Detective Evans isn’t an idiot.

She’s been blinded by her beliefs, certainly.

She’s been tricked. She understands that now.

But she’s not an idiot.

“You were witnessed leaving the scene of an accident,” she says to me. “Where did you go?”

“I went to look for Tom.”

“Had your brother contacted you?” she asks. She looks disheveled, which is a first.

“No.”

“So where did you go?”

“To the warehouse district.”

She shakes her head. “No, you didn’t. We have officers there. No one saw you in that area. How did you get there?”

“I borrowed a friend’s car,” I say.

“Where did you actually go?”

“I just said—” I begin, but she cuts me off.

“Stop lying,” she says. “I can’t take any more lies. Where is Benjamin Carter?”

“I don’t know.”

“Where is your brother?”

“I don’t know.”

“You do know,” she says, slamming a fist onto the table. “Where are they?”

“Have you found Joe Fisher?” I ask.

“Where did you get that information?” she demands.

I don’t want to lie to her any longer. So I take the only route available to me. “I can’t tell you that, and you can’t make me. The information is accurate. It’s all true. Our mayor has been using his influence for his own financial gain. His son was involved in the death of Michael Brent, the street racer. His daughter is dating a dealer. The Carters are not who everyone thinks they are.”

“You said you knew where Tom was. That you would be bringing him in.”

“He still might show,” I say. “I mean, anything is possible.”

“I’ve passed the place where I ask nicely, Lauren,” she says.

What can you say to a statement like that? I give her a little shrug. “The truth is, I don’t know.”

She reaches out and grabs my phone. She won’t find anything on it. I reset it before I drove to the police station.

I also put a password on.

Detective Evans holds the phone out to me.

“Unlock it,” she says.

“Why?”

“Do it.”

“Why?”

“I want to see what you have been texting your brother. Lauren, this is very serious now.”
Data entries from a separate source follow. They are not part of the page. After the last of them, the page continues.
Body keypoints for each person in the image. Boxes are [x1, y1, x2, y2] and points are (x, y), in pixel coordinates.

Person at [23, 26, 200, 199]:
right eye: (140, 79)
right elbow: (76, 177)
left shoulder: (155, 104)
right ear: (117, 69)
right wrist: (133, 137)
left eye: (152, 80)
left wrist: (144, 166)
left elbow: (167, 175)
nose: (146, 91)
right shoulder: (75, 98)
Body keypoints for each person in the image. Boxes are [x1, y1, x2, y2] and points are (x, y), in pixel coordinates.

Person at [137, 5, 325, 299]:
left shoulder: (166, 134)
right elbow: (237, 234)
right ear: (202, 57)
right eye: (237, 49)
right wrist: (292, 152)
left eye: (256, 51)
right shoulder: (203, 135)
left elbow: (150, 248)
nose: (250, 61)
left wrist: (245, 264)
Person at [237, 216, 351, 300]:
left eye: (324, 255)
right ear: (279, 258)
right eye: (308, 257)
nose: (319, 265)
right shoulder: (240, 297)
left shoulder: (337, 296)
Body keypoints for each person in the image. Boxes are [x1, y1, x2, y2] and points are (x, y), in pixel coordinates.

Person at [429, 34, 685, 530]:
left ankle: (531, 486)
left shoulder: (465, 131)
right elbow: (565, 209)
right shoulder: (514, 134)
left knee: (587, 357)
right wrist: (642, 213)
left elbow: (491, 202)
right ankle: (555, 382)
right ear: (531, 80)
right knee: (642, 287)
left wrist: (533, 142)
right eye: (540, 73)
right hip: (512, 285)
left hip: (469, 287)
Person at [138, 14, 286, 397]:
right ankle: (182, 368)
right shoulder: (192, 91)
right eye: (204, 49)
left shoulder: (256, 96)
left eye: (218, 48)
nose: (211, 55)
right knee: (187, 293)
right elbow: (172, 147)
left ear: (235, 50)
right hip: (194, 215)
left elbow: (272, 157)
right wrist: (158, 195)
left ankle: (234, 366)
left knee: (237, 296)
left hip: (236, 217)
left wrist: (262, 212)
I decide not to respond. She has completely lost her cool.

“Have you had contact with your brother?” she says.

I don’t respond. I don’t have to. It’s over now.
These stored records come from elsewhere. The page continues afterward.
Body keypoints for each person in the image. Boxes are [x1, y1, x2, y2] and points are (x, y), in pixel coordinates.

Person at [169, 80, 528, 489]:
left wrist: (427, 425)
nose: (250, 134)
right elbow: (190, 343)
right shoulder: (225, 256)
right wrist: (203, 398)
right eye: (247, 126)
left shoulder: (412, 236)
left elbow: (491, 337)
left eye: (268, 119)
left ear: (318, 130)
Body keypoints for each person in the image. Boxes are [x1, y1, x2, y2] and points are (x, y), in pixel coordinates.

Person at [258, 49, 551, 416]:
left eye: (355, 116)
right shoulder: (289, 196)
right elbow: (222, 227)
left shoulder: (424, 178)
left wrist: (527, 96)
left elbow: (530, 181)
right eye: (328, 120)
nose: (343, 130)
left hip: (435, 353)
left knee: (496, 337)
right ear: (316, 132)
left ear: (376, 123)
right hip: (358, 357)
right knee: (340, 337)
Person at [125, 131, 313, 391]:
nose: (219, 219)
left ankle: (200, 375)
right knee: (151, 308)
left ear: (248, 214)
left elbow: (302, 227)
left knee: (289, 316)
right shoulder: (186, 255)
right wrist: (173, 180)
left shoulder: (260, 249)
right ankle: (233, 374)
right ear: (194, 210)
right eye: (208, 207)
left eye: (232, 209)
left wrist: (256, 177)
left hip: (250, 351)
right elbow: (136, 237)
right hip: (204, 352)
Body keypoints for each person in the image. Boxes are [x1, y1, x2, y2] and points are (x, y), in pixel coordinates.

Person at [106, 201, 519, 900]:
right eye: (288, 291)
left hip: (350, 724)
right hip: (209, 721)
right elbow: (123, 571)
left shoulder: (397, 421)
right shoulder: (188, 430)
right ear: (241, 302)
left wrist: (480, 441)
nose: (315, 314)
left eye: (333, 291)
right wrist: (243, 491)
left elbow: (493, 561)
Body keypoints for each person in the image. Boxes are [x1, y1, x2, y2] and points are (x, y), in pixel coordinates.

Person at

“Lauren, have you had contact with your brother?”

“You know what? I don’t think he’s coming, and I’m pretty tired, so I think I’ll go home.” I stand up. “Sorry it didn’t work out for you.”

“If you are withholding information, you can be prosecuted,” she says.

“What kind of information? What could I possibly know?”

“Where did you get those files?”

“They’re real, right?” I drop the
USB
drives on the desk. “I guess you can have the originals. Every newspaper in the state will be sending people to little Resurrection Falls to see what is going on. There are files in there that could link people much higher up than our mayor. So I would hold on to those if I were you.”